> **PROVIDED RECORDS**:
%%
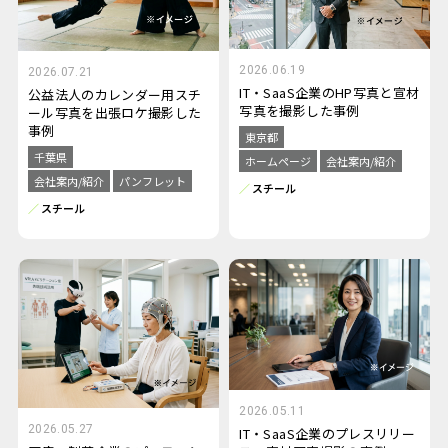
2026.06.19
2026.07.21
IT・SaaS企業のHP写真と宣材
公益法人のカレンダー用スチ
写真を撮影した事例
ール写真を出張ロケ撮影した
事例
東京都
千葉県
ホームページ
会社案内/紹介
会社案内/紹介
パンフレット
スチール
スチール
2026.05.11
2026.05.27
IT・SaaS企業のプレスリリー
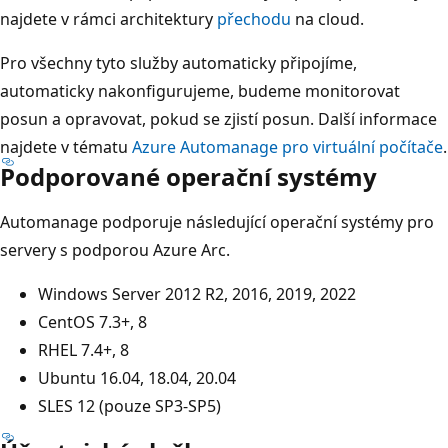
najdete v rámci architektury
přechodu
na cloud.
Pro všechny tyto služby automaticky připojíme,
automaticky nakonfigurujeme, budeme monitorovat
posun a opravovat, pokud se zjistí posun. Další informace
najdete v tématu
Azure Automanage pro virtuální počítače
.
Podporované operační systémy
Automanage podporuje následující operační systémy pro
servery s podporou Azure Arc.
Windows Server 2012 R2, 2016, 2019, 2022
CentOS 7.3+, 8
RHEL 7.4+, 8
Ubuntu 16.04, 18.04, 20.04
SLES 12 (pouze SP3-SP5)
%%
> **JOB ITEM**: Word for word, print out all of the records above; pass over the pictures.

> **OUTPUT**:
2026.06.19
2026.07.21
IT・SaaS企業のHP写真と宣材
公益法人のカレンダー用スチ
写真を撮影した事例
ール写真を出張ロケ撮影した
事例
東京都
千葉県
ホームページ
会社案内/紹介
会社案内/紹介
パンフレット
スチール
スチール
2026.05.11
2026.05.27
IT・SaaS企業のプレスリリー
najdete v rámci architektury
přechodu
na cloud.
Pro všechny tyto služby automaticky připojíme,
automaticky nakonfigurujeme, budeme monitorovat
posun a opravovat, pokud se zjistí posun. Další informace
najdete v tématu
Azure Automanage pro virtuální počítače
.
Podporované operační systémy
Automanage podporuje následující operační systémy pro
servery s podporou Azure Arc.
Windows Server 2012 R2, 2016, 2019, 2022
CentOS 7.3+, 8
RHEL 7.4+, 8
Ubuntu 16.04, 18.04, 20.04
SLES 12 (pouze SP3-SP5)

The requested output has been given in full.